## WHAT YOU ARE ASKED TO DO
Look through the entries for the line containing "picture frame: none [577,20,638,82]". Then output that line and every line after it, exactly, to the end.

Stored entries
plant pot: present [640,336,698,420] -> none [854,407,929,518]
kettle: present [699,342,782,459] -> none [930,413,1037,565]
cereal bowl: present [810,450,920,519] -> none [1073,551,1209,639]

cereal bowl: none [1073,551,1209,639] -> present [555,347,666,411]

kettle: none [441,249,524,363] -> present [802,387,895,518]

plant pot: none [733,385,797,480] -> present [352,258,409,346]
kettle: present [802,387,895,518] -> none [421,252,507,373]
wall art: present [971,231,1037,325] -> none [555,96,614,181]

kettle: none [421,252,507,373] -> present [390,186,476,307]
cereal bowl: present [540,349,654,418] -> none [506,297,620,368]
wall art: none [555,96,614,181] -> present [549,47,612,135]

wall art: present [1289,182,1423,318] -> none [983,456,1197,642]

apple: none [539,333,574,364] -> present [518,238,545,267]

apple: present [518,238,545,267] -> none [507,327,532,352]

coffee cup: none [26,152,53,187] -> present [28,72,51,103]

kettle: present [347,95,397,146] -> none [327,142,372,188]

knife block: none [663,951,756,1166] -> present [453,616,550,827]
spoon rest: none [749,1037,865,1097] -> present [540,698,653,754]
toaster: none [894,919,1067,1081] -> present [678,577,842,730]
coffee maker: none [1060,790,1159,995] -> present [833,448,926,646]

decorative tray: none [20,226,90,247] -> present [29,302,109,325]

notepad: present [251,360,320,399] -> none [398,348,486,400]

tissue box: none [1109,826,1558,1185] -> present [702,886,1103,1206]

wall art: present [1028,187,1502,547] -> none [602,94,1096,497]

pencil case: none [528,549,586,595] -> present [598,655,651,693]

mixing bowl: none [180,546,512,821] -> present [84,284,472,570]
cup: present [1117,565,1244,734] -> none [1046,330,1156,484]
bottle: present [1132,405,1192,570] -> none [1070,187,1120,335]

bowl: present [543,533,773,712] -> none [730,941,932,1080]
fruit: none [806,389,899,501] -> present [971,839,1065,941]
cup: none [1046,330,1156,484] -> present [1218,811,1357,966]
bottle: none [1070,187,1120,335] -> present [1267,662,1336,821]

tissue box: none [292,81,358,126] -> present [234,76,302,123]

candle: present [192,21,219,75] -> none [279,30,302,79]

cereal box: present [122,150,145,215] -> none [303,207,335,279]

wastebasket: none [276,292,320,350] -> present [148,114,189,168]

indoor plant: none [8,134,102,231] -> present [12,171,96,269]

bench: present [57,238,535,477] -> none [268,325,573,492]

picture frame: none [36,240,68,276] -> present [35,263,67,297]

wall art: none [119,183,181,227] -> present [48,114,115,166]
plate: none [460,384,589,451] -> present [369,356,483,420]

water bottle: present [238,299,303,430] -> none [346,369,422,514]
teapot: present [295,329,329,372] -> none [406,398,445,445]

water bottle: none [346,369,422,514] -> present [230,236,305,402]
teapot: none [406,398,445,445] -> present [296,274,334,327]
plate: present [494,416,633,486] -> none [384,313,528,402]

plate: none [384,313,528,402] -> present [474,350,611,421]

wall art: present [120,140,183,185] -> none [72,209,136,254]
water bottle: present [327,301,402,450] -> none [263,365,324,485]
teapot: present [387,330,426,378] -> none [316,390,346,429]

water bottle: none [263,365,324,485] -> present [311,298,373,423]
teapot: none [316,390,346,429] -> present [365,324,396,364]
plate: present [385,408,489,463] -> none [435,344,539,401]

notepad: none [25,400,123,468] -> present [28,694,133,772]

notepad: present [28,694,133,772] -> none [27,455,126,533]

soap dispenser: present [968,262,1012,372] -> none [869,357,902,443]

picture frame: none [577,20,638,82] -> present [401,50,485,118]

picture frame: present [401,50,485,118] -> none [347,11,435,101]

## RESULT FOR THIS EXERCISE
picture frame: none [577,20,638,82] -> present [401,50,485,118]

picture frame: present [401,50,485,118] -> none [347,11,435,101]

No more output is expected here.